> **原文抜粋**:
/---

ところでバッハ会長、彼の母国ドイツでの評判はどうなのでしょうか? バッハ会長はもともとフェンシングの選手。1976年のモントリオールオリンピックでは金メダル(フルーレ団体)を獲得しています。

ただ近年の彼はスポーツマンとしてよりも、「やり手のビジネスマン」として有名です。引退後、弁護士となった彼は1991年にIOC委員に就任。現在は9代目会長として年間約3000万円の報酬を受け取るだけでなく、IOCが設立した財団の理事長や、子会社の社長も兼務し、それらの報酬は非公開とされています。

バッハ会長の「お金がらみ」の問題でドイツで最も話題となったのが、かつて彼が産業機械大手のシーメンスと結んだ顧問契約でした。彼は2000年からシーメンスの相談役を務めていましたが、同社から年間40万ユーロ(約5300万円)の顧問契約料のほかに「日当」として1日に5000ユーロ(約66万円)を得ていたことが明るみになったのです。

当時のシーメンスの監査役会は、年間契約料が高額である場合、日当が追加で支払われる状況は「まったく一般的ではない」として高額報酬を問題視し、2010年に彼との契約を打ち切りました。こうした問題があったことから、ドイツでバッハ会長といえば、「桁違いの報酬の人」というイメージで、よく言えば「やり手のビジネスマン」、悪く言えば「お金に汚い」と思われています。

\---

> **作業内容**:
(1) バッハ会長に関する文章のうち、「ところでバッハ会長、彼の母国」と「ことが明るみになったのです。」の間を、その両端も含めて一字一句違えずに書き写してください。
(2) バッハ会長に関する文章の最後の文に続けて、その先の部分を書き上げてください。

> **保存データ**:

/---

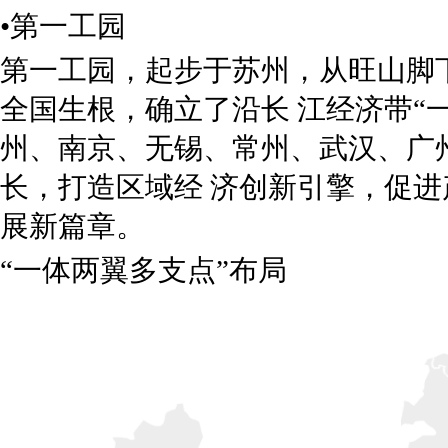
•第一工园
第一工园，起步于苏州，从旺山脚
全国生根，确立了沿长 江经济带“
州、南京、无锡、常州、武汉、广州
长，打造区域经 济创新引擎，促进
展新篇章。
“一体两翼多支点”布局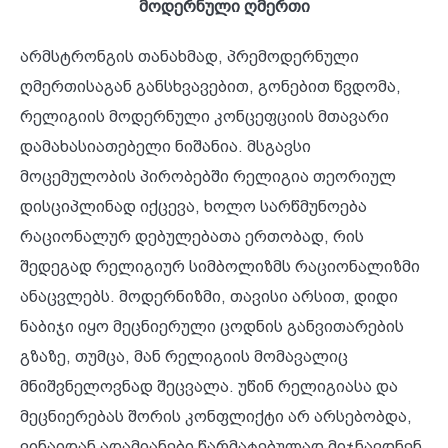
მოდერნული ღმერთი
არმსტრონგის თანახმად, პრემოდერნული
ღმერთისაგან განსხვავებით, გონებით წვდომა,
რელიგიის მოდერნული კონცეფციის მთავარი
დამახასიათებელი ნიშანია. მსგავსი
მოცემულობის პირობებში რელიგია თეორიულ
დისციპლინად იქცევა, ხოლო სარწმუნოება
რაციონალურ დებულებათა ერთობად, რის
შედეგად რელიგიურ სიმბოლიზმს რაციონალიზმი
ანაცვლებს. მოდერნიზმი, თავისი არსით, დიდი
ნაბიჯი იყო მეცნიერული ცოდნის განვითარების
გზაზე, თუმცა, მან რელიგიის მომავალიც
მნიშვნელოვნად შეცვალა. უწინ რელიგიასა და
მეცნიერებას შორის კონფლიქტი არ არსებობდა,
ვინაიდან ადამიანები წარმატებულად მიჯნავდნენ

\---

> **想定される結果**:
(1)
ところでバッハ会長、彼の母国ドイツでの評判はどうなのでしょうか? バッハ会長はもともとフェンシングの選手。1976年のモントリオールオリンピックでは金メダル(フルーレ団体)を獲得しています。

ただ近年の彼はスポーツマンとしてよりも、「やり手のビジネスマン」として有名です。引退後、弁護士となった彼は1991年にIOC委員に就任。現在は9代目会長として年間約3000万円の報酬を受け取るだけでなく、IOCが設立した財団の理事長や、子会社の社長も兼務し、それらの報酬は非公開とされています。

バッハ会長の「お金がらみ」の問題でドイツで最も話題となったのが、かつて彼が産業機械大手のシーメンスと結んだ顧問契約でした。彼は2000年からシーメンスの相談役を務めていましたが、同社から年間40万ユーロ(約5300万円)の顧問契約料のほかに「日当」として1日に5000ユーロ(約66万円)を得ていたことが明るみになったのです。

(2)
オリンピックを冷めた目で見るドイツ人たち

ドイツ人はコロナに翻弄される前から、オリンピックを懐疑的な目で見る人も多かったことをご存知でしょうか? たとえば数年前に「2022年の冬季オリンピック候補地」としてドイツのミュンヘン市が立候補を検討していました。しかし2013年に開催にまつわる住民投票を行ったところ反対派が多数。結局、ミュンヘン市は立候補を断念しています。

「大規模なスポーツイベントが行われると環境が破壊される恐れがある」「無理な建設で財政が圧迫されるのが心配」など反対意見は様々でしたが、そもそもドイツ人は「大規模なイベントによって世界から注目されること」よりも「地元の人の居心地よさ」のほうが優先されるべきと考える傾向があります。

オリンピックでちらつく「ヒトラーの存在」

ドイツ人がオリンピックを懐疑的な目で見る理由は、アドルフ・ヒトラーの存在も大きいです。ヒトラーは戦争の準備をしていたとされる1936年にベルリンオリンピックをやってのけました。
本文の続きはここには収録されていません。